Task requirements:
Look through the records below for the line holding "FIGURE 7 | Relationship". Write it out exactly, with each following line through the line holding "Figure 14: Optimization".

- Opening Delimiter -

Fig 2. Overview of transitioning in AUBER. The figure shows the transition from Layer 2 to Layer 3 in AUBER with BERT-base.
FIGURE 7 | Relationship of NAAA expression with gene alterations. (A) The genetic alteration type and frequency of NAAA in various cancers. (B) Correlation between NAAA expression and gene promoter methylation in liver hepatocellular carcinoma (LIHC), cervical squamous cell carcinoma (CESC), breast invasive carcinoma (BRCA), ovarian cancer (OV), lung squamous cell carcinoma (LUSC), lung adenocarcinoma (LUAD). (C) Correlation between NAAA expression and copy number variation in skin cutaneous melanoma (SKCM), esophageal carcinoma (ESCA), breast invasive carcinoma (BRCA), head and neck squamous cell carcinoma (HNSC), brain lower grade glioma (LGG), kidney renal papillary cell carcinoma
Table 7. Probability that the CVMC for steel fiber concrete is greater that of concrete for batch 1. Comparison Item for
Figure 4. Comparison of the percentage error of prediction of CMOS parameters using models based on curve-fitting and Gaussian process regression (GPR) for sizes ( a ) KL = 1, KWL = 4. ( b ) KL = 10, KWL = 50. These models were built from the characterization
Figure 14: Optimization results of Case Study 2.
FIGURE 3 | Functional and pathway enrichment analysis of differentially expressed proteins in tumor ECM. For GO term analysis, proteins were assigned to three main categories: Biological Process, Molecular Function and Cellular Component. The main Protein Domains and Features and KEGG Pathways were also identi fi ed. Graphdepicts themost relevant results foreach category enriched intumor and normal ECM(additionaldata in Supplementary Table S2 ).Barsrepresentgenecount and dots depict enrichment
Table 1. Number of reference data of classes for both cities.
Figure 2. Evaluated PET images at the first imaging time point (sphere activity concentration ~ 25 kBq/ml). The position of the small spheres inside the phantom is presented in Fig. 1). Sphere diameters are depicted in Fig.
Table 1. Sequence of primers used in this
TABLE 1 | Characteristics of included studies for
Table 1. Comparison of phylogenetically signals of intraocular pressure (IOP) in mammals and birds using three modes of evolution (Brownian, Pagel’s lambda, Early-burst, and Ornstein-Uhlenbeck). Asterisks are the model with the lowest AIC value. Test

- Closing Delimiter -

Response to the task:
FIGURE 7 | Relationship of NAAA expression with gene alterations. (A) The genetic alteration type and frequency of NAAA in various cancers. (B) Correlation between NAAA expression and gene promoter methylation in liver hepatocellular carcinoma (LIHC), cervical squamous cell carcinoma (CESC), breast invasive carcinoma (BRCA), ovarian cancer (OV), lung squamous cell carcinoma (LUSC), lung adenocarcinoma (LUAD). (C) Correlation between NAAA expression and copy number variation in skin cutaneous melanoma (SKCM), esophageal carcinoma (ESCA), breast invasive carcinoma (BRCA), head and neck squamous cell carcinoma (HNSC), brain lower grade glioma (LGG), kidney renal papillary cell carcinoma
Table 7. Probability that the CVMC for steel fiber concrete is greater that of concrete for batch 1. Comparison Item for
Figure 4. Comparison of the percentage error of prediction of CMOS parameters using models based on curve-fitting and Gaussian process regression (GPR) for sizes ( a ) KL = 1, KWL = 4. ( b ) KL = 10, KWL = 50. These models were built from the characterization
Figure 14: Optimization results of Case Study 2.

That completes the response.